Records from a dataset
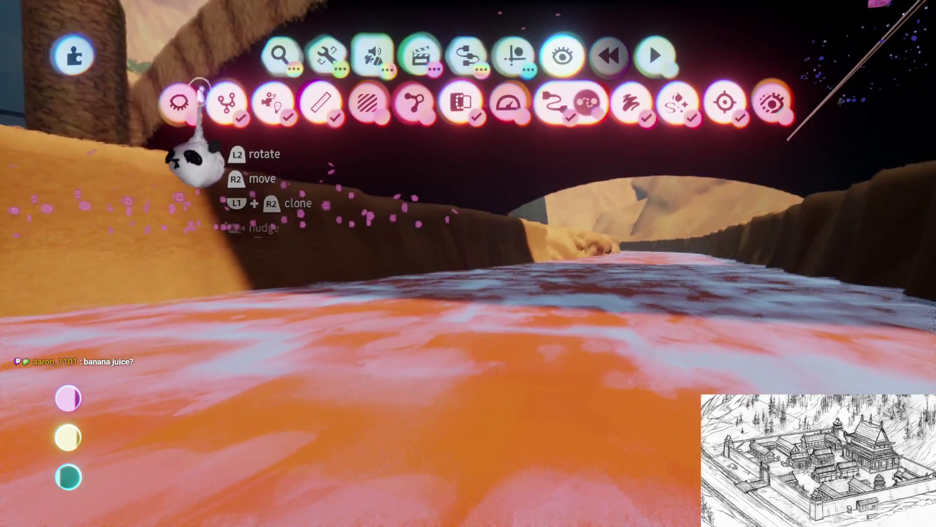
{"action": "left_click", "coordinate": [178, 102]}
- Turn the camera to look down the river and start a new painting
{"action": "mouse_move", "coordinate": [178, 103]}
{"action": "left_mouse_down"}
{"action": "mouse_move", "coordinate": [455, 299]}
{"action": "mouse_move", "coordinate": [460, 329]}
{"action": "mouse_move", "coordinate": [476, 324]}
{"action": "mouse_move", "coordinate": [460, 154]}
{"action": "left_mouse_up"}
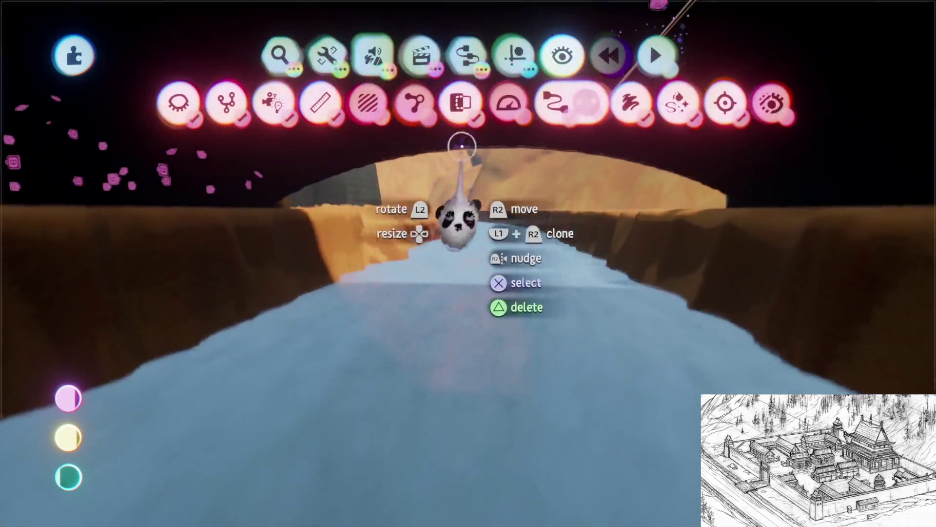
{"action": "left_click", "coordinate": [374, 55]}
{"action": "left_click", "coordinate": [324, 100]}
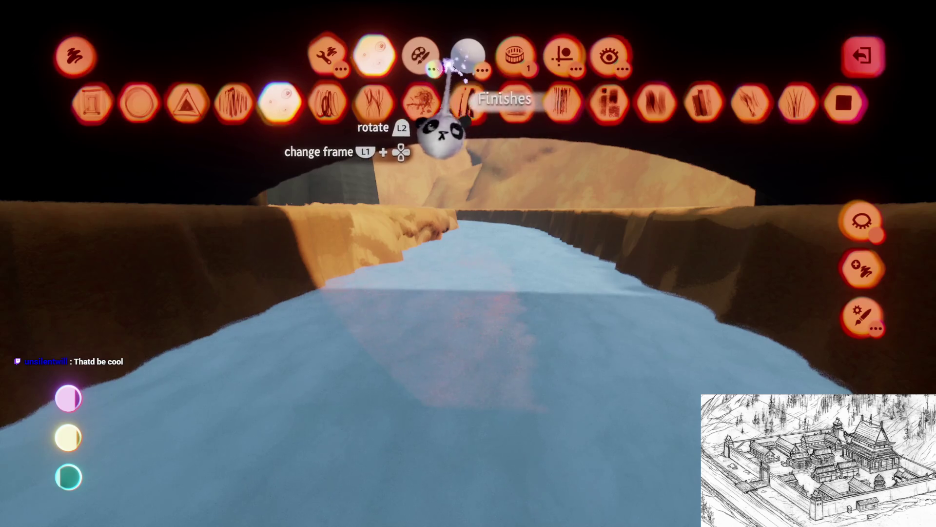
- Pick a grey shade from the white swatch, choose a guide, and paint a curving stroke across the river
{"action": "left_click", "coordinate": [430, 63]}
{"action": "left_click", "coordinate": [330, 99]}
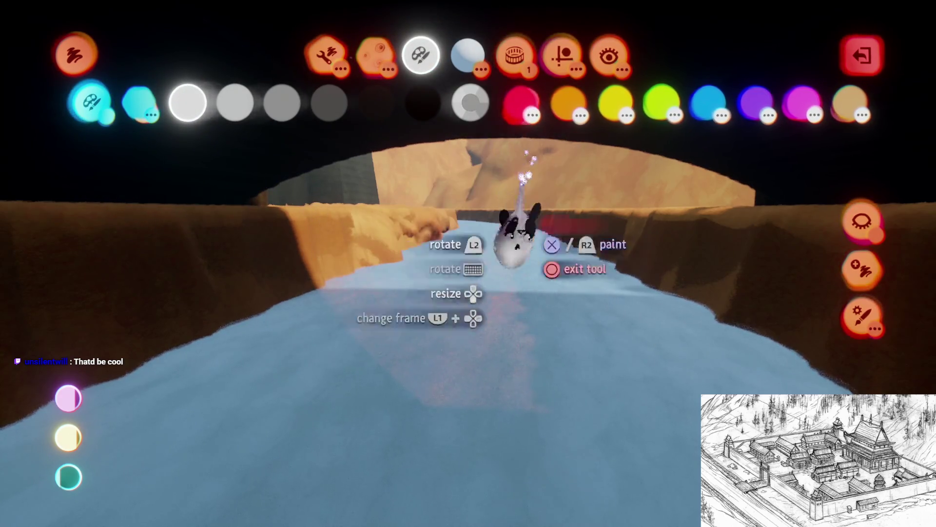
{"action": "left_click", "coordinate": [557, 55]}
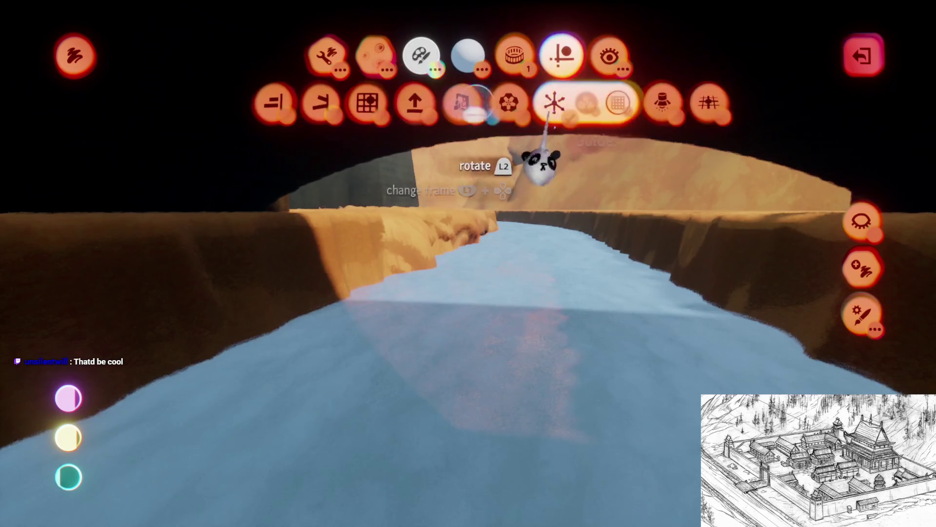
{"action": "left_click", "coordinate": [534, 117]}
{"action": "mouse_move", "coordinate": [424, 317]}
{"action": "left_mouse_down"}
{"action": "mouse_move", "coordinate": [393, 224]}
{"action": "mouse_move", "coordinate": [432, 346]}
{"action": "mouse_move", "coordinate": [409, 278]}
{"action": "mouse_move", "coordinate": [508, 449]}
{"action": "mouse_move", "coordinate": [360, 341]}
{"action": "mouse_move", "coordinate": [417, 442]}
{"action": "mouse_move", "coordinate": [393, 464]}
{"action": "mouse_move", "coordinate": [478, 345]}
{"action": "mouse_move", "coordinate": [376, 368]}
{"action": "mouse_move", "coordinate": [550, 326]}
{"action": "mouse_move", "coordinate": [324, 324]}
{"action": "mouse_move", "coordinate": [383, 303]}
{"action": "mouse_move", "coordinate": [319, 274]}
{"action": "mouse_move", "coordinate": [364, 332]}
{"action": "mouse_move", "coordinate": [277, 309]}
{"action": "mouse_move", "coordinate": [184, 216]}
{"action": "mouse_move", "coordinate": [293, 325]}
{"action": "mouse_move", "coordinate": [426, 230]}
{"action": "mouse_move", "coordinate": [476, 412]}
{"action": "mouse_move", "coordinate": [286, 309]}
{"action": "mouse_move", "coordinate": [475, 205]}
{"action": "mouse_move", "coordinate": [501, 397]}
{"action": "mouse_move", "coordinate": [396, 366]}
{"action": "mouse_move", "coordinate": [429, 387]}
{"action": "mouse_move", "coordinate": [453, 363]}
{"action": "left_mouse_up"}
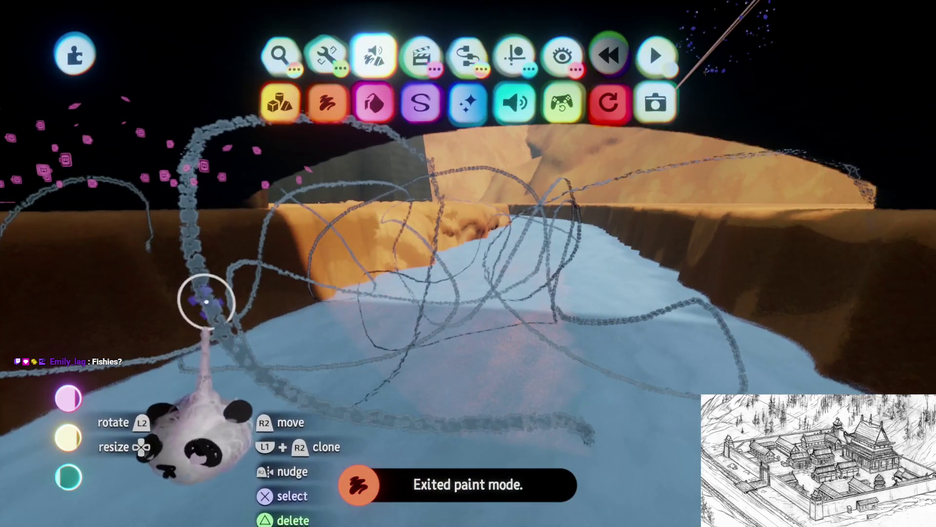
- Set the brush shape to circle and bring up the grey painting's Coat Properties
{"action": "mouse_move", "coordinate": [320, 351]}
{"action": "left_mouse_down"}
{"action": "mouse_move", "coordinate": [278, 209]}
{"action": "mouse_move", "coordinate": [338, 205]}
{"action": "left_mouse_up"}
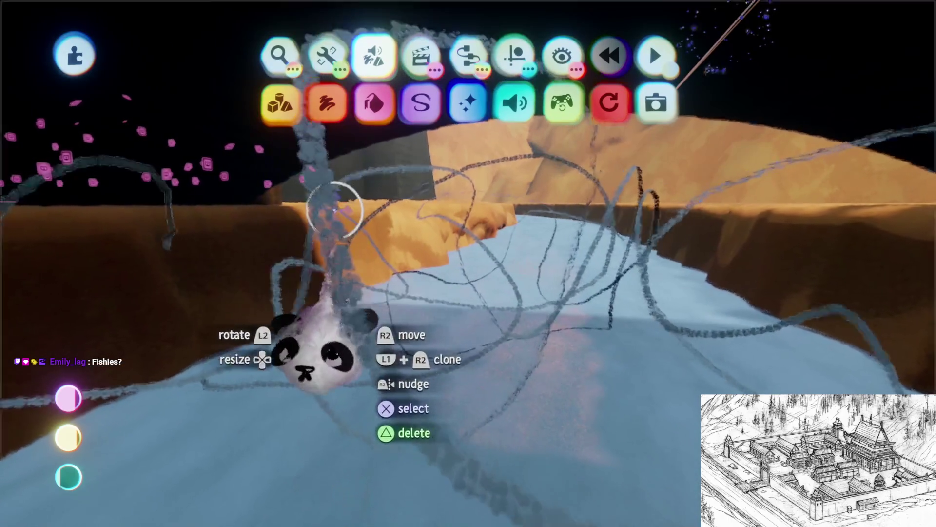
{"action": "left_click", "coordinate": [371, 101]}
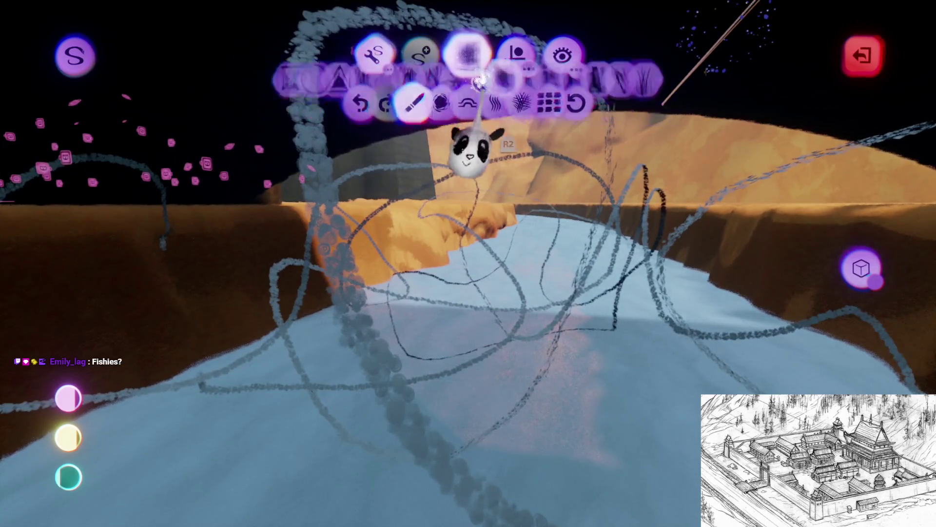
{"action": "left_click", "coordinate": [184, 110]}
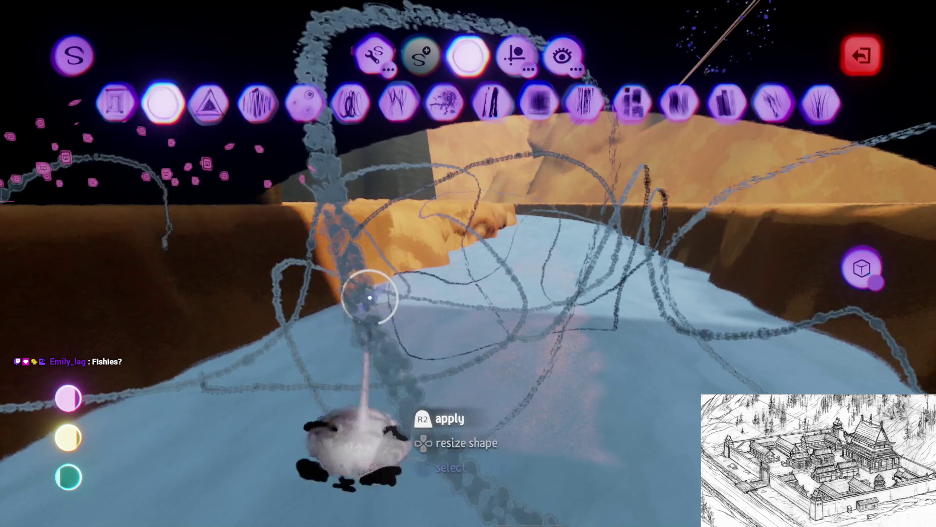
{"action": "key", "text": "t"}
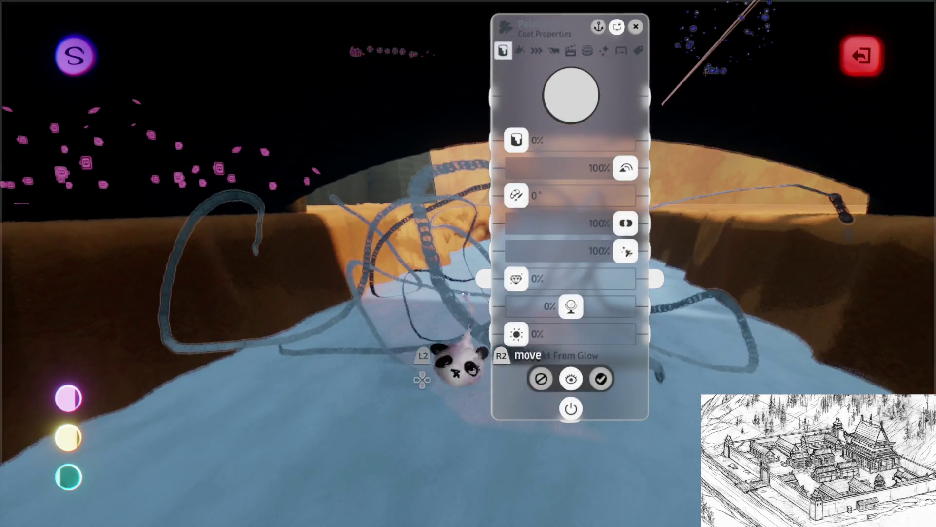
- Set coat waxiness/metalness to -100% and shininess to 100%, then thin strokes to sparse dots
{"action": "left_click_drag", "start_coordinate": [567, 306], "coordinate": [512, 334]}
{"action": "left_click_drag", "start_coordinate": [516, 278], "coordinate": [815, 344]}
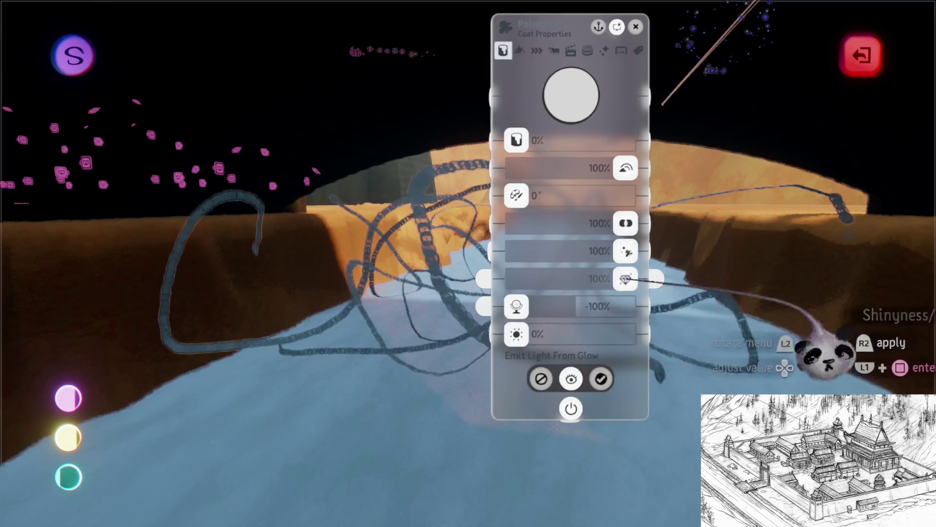
{"action": "key", "text": "Tab"}
{"action": "key", "text": "Tab"}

● **What to produce**
A faithful, word-for-word copy of the records above, pictures left out, is the answer.

● **Response box**
{"action": "left_click", "coordinate": [178, 102]}
- Turn the camera to look down the river and start a new painting
{"action": "mouse_move", "coordinate": [178, 103]}
{"action": "left_mouse_down"}
{"action": "mouse_move", "coordinate": [455, 299]}
{"action": "mouse_move", "coordinate": [460, 329]}
{"action": "mouse_move", "coordinate": [476, 324]}
{"action": "mouse_move", "coordinate": [460, 154]}
{"action": "left_mouse_up"}
{"action": "left_click", "coordinate": [374, 55]}
{"action": "left_click", "coordinate": [324, 100]}
- Pick a grey shade from the white swatch, choose a guide, and paint a curving stroke across the river
{"action": "left_click", "coordinate": [430, 63]}
{"action": "left_click", "coordinate": [330, 99]}
{"action": "left_click", "coordinate": [557, 55]}
{"action": "left_click", "coordinate": [534, 117]}
{"action": "mouse_move", "coordinate": [424, 317]}
{"action": "left_mouse_down"}
{"action": "mouse_move", "coordinate": [393, 224]}
{"action": "mouse_move", "coordinate": [432, 346]}
{"action": "mouse_move", "coordinate": [409, 278]}
{"action": "mouse_move", "coordinate": [508, 449]}
{"action": "mouse_move", "coordinate": [360, 341]}
{"action": "mouse_move", "coordinate": [417, 442]}
{"action": "mouse_move", "coordinate": [393, 464]}
{"action": "mouse_move", "coordinate": [478, 345]}
{"action": "mouse_move", "coordinate": [376, 368]}
{"action": "mouse_move", "coordinate": [550, 326]}
{"action": "mouse_move", "coordinate": [324, 324]}
{"action": "mouse_move", "coordinate": [383, 303]}
{"action": "mouse_move", "coordinate": [319, 274]}
{"action": "mouse_move", "coordinate": [364, 332]}
{"action": "mouse_move", "coordinate": [277, 309]}
{"action": "mouse_move", "coordinate": [184, 216]}
{"action": "mouse_move", "coordinate": [293, 325]}
{"action": "mouse_move", "coordinate": [426, 230]}
{"action": "mouse_move", "coordinate": [476, 412]}
{"action": "mouse_move", "coordinate": [286, 309]}
{"action": "mouse_move", "coordinate": [475, 205]}
{"action": "mouse_move", "coordinate": [501, 397]}
{"action": "mouse_move", "coordinate": [396, 366]}
{"action": "mouse_move", "coordinate": [429, 387]}
{"action": "mouse_move", "coordinate": [453, 363]}
{"action": "left_mouse_up"}
- Set the brush shape to circle and bring up the grey painting's Coat Properties
{"action": "mouse_move", "coordinate": [320, 351]}
{"action": "left_mouse_down"}
{"action": "mouse_move", "coordinate": [278, 209]}
{"action": "mouse_move", "coordinate": [338, 205]}
{"action": "left_mouse_up"}
{"action": "left_click", "coordinate": [371, 101]}
{"action": "left_click", "coordinate": [184, 110]}
{"action": "key", "text": "t"}
- Set coat waxiness/metalness to -100% and shininess to 100%, then thin strokes to sparse dots
{"action": "left_click_drag", "start_coordinate": [567, 306], "coordinate": [512, 334]}
{"action": "left_click_drag", "start_coordinate": [516, 278], "coordinate": [815, 344]}
{"action": "key", "text": "Tab"}
{"action": "key", "text": "Tab"}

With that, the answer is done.